Monitoring of the urea-induced unfolding and refolding of human PAD4 WT enzyme by CD spectrometry and the intrinsic protein fluorescence. The PAD4 WT enzyme in the presence of 10 mM Ca²⁺ was treated with various concentrations of urea in 50 mM Tris-HCl buffer (pH 7.4) at 25 °C for 16 h and then monitored through CD spectrometry (A), fluorescence (B) or ANS fluorescence (C). Open circles: the PAD4 enzyme was denatured with different concentrations of urea. Closed circles: the PAD4 enzyme was completely denatured with 8 M urea and then renatured by diluting the urea concentration to 5, 4, 3, 2 and 1 M, as indicated in the figures. The experimental data in (A,B) were fitted by either a two-state or three-state model. The fit results and residues are shown as a solid line with error bars.

Figure 3

Continuous sedimentation coefficient distributions of human PAD4 WT enzyme during urea denaturation. The PAD4 WT enzyme (0.3 mg/ml) in the presence of 10 mM Ca²⁺ was treated with various concentrations of urea in 50 mM Tris-HCl buffer (pH 7.4) at 25 °C for 16 h: (A) 0 M urea, (B) 0.6 M urea, (C) 1.2 M urea, (D) 1.8 M urea, (E) 2.4 M urea, (F) 3.0 M urea, (G) 4.0 M urea and (H) 5.0 M urea.

Figure 4

Dissociation-reassociation of human PAD4 WT and the calcium-binding-site mutant enzymes. The PAD4 WT and the calcium-binding-site mutant enzymes were treated with 1.2 M urea in 50 mM Tris-HCl buffer (pH 7.4) at 25 °C for 16 h, and the protein samples were then diluted 10-fold to reduce the urea concentration to 0.12 M. (A) PAD4_WT. (B) PAD4_Ca1. (C) PAD4_Ca2. (D) PAD4_Ca3. (E) PAD4_Ca4. (F) PAD4_Ca5. Blue line: the enzyme treated with 1.2 M urea.
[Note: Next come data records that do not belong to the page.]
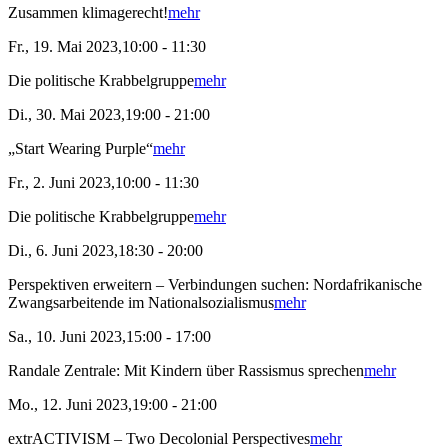
Zusammen klimagerecht!
mehr
Fr., 19. Mai 2023,10:00 - 11:30
Die politische Krabbelgruppe
mehr
Di., 30. Mai 2023,19:00 - 21:00
„Start Wearing Purple“
mehr
Fr., 2. Juni 2023,10:00 - 11:30
Die politische Krabbelgruppe
mehr
Di., 6. Juni 2023,18:30 - 20:00
Perspektiven erweitern – Verbindungen suchen: Nordafrikanische
Zwangsarbeitende im Nationalsozialismus
mehr
Sa., 10. Juni 2023,15:00 - 17:00
Randale Zentrale: Mit Kindern über Rassismus sprechen
mehr
Mo., 12. Juni 2023,19:00 - 21:00
extrACTIVISM – Two Decolonial Perspectives
mehr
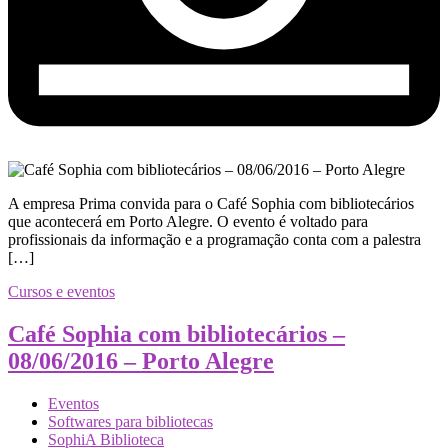
A empresa Prima convida para o Café Sophia com bibliotecários
que acontecerá em Porto Alegre. O evento é voltado para
profissionais da informação e a programação conta com a palestra
[…]
Cursos e eventos
Café Sophia com bibliotecários –
08/06/2016 – Porto Alegre
Eventos
Softwares para bibliotecas
SophiA Biblioteca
Red line: 10-fold dilution of the 1.2 M urea-treated enzyme (0.12 M urea).

Figure 5

Monitoring of the urea-induced unfolding and refolding of the human PAD4 calcium-binding-site mutant enzymes by CD spectrometry and the intrinsic protein fluorescence. The PAD4 calcium-binding-site mutant enzymes in the presence of 10 mM Ca²⁺ were treated with various concentrations of urea in 50 mM Tris-HCl buffer (pH 7.4) at 25 °C for 16 h and then monitored through CD spectrometry (Panels (A–E)) or fluorescence (Panels (F–J)). Panels (A and F) PAD4_Ca1. Panels (B and G) PAD4_Ca2. Panels (C and H) PAD4_Ca3. Panels (D and I) PAD4_Ca4. Panels (E and J) PAD4_Ca5. Open circles: the PAD4 enzyme was denatured with different concentrations of urea. Closed circles: the PAD4 enzyme was completely denatured with 8 M urea and then renatured by diluting the urea concentration as indicated in the figures. All the data were fitted by either a two-state or three-state model. The fit results and residues are shown as a solid line with error bars.

Figure 6

Proposed model of the PAD4 folding pathway. (A) Three-state folding pathway with the formation of a stable intermediate and assembly of dimers of the PAD4 WT, PAD4_Ca1, PAD4_Ca2 and PAD4_Ca5 mutant enzymes. (B) Two-state folding pathway with the formation of an unstable intermediate and assembly of dimers of PAD4_Ca3 and PAD4_Ca4 mutant enzymes.